We wandered the camp at night and hung with strangers, bartering Frang’s beer for Pan-Galactic Gargle Blasters which led to the boa photo of me up there. I’m drunker than I look, if that’s possible. There were people who delivered the mail, and I can’t remember if they were random letters they’d written or not. I can’t imagine not asking for one, but if I did, it’s been lost.
I imagine Tugrik and Frang and Revar may find this if they have Google Alerts for their names, and as tech folk, they might. They were good people, and I regret losing touch with them. I’m pretty sure it was their idea to pull this off, and we all came home happy and alive.
The Burn is what gives the event its name. I think these photos are film, scanned. I had a one megapixel digital camera around this time, but these photos look better than that. We conga-lined around the burning neon god and threw in our sacrifices. Firefighters were on hand, in case anything got out of said hand.
It was exciting, but the burn took the air out of everything. After that, it was over. We had to get back to reality. I think what saddened me most about leaving was seeing all the bags of trash people tossed out of their vehicles onto the highway out of town.

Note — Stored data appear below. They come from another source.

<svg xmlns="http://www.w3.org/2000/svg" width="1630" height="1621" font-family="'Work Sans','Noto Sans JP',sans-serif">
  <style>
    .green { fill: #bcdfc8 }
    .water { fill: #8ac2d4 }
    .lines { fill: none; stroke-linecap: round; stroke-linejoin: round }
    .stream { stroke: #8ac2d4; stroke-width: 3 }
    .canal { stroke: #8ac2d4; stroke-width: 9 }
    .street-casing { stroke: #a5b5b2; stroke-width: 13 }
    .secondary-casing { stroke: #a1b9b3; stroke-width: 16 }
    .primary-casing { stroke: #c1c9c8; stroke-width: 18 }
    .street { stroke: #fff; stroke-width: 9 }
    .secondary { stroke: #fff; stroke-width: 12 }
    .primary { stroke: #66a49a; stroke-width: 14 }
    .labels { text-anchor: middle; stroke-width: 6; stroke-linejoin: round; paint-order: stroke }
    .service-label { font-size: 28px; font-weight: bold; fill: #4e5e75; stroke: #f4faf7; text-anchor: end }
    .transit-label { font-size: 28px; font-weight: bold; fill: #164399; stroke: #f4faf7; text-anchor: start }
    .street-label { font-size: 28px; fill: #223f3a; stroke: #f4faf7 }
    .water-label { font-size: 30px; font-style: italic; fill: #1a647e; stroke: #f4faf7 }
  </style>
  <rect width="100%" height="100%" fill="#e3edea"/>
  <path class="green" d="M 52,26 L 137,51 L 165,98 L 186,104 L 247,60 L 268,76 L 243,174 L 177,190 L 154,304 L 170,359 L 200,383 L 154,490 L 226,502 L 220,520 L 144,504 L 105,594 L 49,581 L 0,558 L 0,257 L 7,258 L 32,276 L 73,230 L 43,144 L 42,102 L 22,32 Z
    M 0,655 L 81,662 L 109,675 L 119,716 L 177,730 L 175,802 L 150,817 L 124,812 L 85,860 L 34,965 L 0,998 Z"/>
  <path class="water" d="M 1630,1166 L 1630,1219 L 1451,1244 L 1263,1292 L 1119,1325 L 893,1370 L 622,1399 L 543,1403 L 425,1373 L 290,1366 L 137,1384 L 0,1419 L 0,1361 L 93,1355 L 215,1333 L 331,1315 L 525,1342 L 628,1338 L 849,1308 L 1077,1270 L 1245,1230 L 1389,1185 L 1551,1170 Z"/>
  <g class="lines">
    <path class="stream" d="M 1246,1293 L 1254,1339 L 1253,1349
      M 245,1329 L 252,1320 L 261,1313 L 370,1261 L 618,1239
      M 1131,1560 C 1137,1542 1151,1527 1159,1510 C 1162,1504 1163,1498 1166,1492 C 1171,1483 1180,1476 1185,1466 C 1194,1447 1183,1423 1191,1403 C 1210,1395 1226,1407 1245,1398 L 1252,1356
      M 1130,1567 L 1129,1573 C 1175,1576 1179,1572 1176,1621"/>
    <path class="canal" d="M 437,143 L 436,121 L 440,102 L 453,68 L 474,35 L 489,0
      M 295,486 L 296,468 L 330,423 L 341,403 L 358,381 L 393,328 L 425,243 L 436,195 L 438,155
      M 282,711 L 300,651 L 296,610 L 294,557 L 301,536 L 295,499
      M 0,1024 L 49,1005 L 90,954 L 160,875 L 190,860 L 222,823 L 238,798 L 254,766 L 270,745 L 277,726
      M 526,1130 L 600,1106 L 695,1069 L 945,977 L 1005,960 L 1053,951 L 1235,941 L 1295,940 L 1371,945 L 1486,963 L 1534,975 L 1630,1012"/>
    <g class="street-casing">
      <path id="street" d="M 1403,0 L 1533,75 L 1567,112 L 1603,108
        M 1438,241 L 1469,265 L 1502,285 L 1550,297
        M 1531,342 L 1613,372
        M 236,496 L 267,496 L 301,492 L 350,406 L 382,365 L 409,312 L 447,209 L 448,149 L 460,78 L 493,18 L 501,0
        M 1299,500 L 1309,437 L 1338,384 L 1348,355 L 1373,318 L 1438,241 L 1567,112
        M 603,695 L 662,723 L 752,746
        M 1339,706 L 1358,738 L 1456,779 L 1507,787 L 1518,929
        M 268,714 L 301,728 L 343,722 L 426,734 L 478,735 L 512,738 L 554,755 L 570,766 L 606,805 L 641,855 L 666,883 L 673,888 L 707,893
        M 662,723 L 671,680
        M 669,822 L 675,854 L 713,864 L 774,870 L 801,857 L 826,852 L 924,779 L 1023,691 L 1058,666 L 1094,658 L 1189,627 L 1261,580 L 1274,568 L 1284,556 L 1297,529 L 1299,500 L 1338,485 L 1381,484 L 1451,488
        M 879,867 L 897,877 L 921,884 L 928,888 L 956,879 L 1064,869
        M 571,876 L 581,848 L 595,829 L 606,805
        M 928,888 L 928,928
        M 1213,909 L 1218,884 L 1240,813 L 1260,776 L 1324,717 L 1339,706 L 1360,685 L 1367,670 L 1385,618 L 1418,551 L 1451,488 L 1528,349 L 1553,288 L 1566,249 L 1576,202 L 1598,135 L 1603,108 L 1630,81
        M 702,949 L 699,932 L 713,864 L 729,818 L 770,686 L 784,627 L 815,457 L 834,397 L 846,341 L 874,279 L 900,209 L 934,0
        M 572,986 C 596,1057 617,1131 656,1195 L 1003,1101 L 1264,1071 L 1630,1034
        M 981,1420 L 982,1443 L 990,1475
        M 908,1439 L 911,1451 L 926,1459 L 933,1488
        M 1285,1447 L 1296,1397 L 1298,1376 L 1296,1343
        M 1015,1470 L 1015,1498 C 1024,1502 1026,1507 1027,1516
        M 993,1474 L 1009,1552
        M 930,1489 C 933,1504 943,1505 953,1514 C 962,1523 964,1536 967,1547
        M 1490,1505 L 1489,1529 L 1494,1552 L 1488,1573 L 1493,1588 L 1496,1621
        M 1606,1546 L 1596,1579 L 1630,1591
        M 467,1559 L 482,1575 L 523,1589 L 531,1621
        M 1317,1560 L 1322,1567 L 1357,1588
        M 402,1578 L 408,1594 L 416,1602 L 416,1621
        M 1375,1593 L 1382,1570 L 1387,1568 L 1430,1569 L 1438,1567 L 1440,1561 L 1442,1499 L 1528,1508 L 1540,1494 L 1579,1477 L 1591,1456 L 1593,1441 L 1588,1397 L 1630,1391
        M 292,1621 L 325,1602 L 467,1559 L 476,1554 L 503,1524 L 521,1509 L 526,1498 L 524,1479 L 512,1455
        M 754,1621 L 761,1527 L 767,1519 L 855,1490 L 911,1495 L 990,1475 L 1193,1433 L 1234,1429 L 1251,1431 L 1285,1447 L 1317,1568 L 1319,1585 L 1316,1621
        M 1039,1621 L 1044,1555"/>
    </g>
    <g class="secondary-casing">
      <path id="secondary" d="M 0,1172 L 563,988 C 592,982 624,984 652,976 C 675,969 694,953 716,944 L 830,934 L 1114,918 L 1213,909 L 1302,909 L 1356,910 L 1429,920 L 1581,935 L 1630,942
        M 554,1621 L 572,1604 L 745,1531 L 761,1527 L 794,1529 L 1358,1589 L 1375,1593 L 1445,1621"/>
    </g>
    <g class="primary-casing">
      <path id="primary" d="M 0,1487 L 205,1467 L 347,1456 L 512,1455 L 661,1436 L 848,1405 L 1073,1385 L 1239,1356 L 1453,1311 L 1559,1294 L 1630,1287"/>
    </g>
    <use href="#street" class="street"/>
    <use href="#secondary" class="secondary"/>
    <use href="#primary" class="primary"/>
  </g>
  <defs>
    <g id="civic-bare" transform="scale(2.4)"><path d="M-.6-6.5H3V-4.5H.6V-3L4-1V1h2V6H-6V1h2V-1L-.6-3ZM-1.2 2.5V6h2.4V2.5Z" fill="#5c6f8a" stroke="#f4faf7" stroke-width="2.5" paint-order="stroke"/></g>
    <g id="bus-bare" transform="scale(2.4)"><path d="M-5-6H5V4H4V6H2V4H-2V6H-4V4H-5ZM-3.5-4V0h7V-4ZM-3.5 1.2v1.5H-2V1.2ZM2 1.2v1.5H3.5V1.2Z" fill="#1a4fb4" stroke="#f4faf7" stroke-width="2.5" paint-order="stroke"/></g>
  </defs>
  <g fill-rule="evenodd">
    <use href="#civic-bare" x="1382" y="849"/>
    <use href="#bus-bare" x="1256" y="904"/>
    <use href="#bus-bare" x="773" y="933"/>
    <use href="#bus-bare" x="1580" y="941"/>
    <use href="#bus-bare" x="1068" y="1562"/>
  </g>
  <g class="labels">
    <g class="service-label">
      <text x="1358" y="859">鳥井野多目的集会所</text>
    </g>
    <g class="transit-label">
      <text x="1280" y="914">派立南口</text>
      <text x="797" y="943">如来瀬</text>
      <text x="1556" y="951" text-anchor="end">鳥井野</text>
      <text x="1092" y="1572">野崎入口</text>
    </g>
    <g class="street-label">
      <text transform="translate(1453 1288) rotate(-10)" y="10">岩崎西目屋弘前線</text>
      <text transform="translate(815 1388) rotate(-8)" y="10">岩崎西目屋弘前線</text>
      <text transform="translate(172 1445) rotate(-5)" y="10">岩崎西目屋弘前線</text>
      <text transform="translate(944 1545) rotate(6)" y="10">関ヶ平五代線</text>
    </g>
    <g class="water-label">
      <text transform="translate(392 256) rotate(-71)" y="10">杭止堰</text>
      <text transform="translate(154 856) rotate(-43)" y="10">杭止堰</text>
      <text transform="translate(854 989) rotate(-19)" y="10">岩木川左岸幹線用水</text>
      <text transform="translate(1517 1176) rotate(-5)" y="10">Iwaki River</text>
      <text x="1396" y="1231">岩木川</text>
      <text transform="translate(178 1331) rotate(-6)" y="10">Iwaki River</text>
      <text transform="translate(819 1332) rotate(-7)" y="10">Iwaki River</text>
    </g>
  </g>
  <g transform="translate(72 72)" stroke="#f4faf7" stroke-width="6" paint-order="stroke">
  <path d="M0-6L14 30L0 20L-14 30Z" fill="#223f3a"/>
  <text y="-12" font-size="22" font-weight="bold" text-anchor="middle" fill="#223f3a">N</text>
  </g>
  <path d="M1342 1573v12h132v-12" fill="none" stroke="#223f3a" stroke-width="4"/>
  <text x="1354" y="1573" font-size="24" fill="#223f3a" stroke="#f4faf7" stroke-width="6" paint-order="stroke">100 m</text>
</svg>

We were told not to leave the ashes of our fire, to dig it out, to not contaminate the playa. And we did. I don’t know what I was expecting, people are people. I pulled into a truck stop so we could shower, and I stuffed our garbage into their dumpsters.
If Burning Man calls to you, I recommend you go. Me, I’d rather explore wildish places on my feet or bike and not build a temporary cyberpunk zen garden there. But you do you. I did have an awesome time.
If you liked the Nudist Camp in the Pines essay, photographer extraordinaire Diane Arbus visited Sunshine Park. This photo, now at the Met, is of a waitress who worked there.
I like this; I've never had any interest in attending Burning Man and don't expect I ever will, but to each their own. I know people who love it. Also, this is the first I'm hearing of things going awry this year. One of the benefits of keeping one's head buried in the news sand as it relates to a lot of things, I guess. Still, I'm happy to hear our mutual friend is okay.
It's the sort of thing I would like to have experienced.... But not what I'd like to experience now.
But great to see the photos and hear your recollections.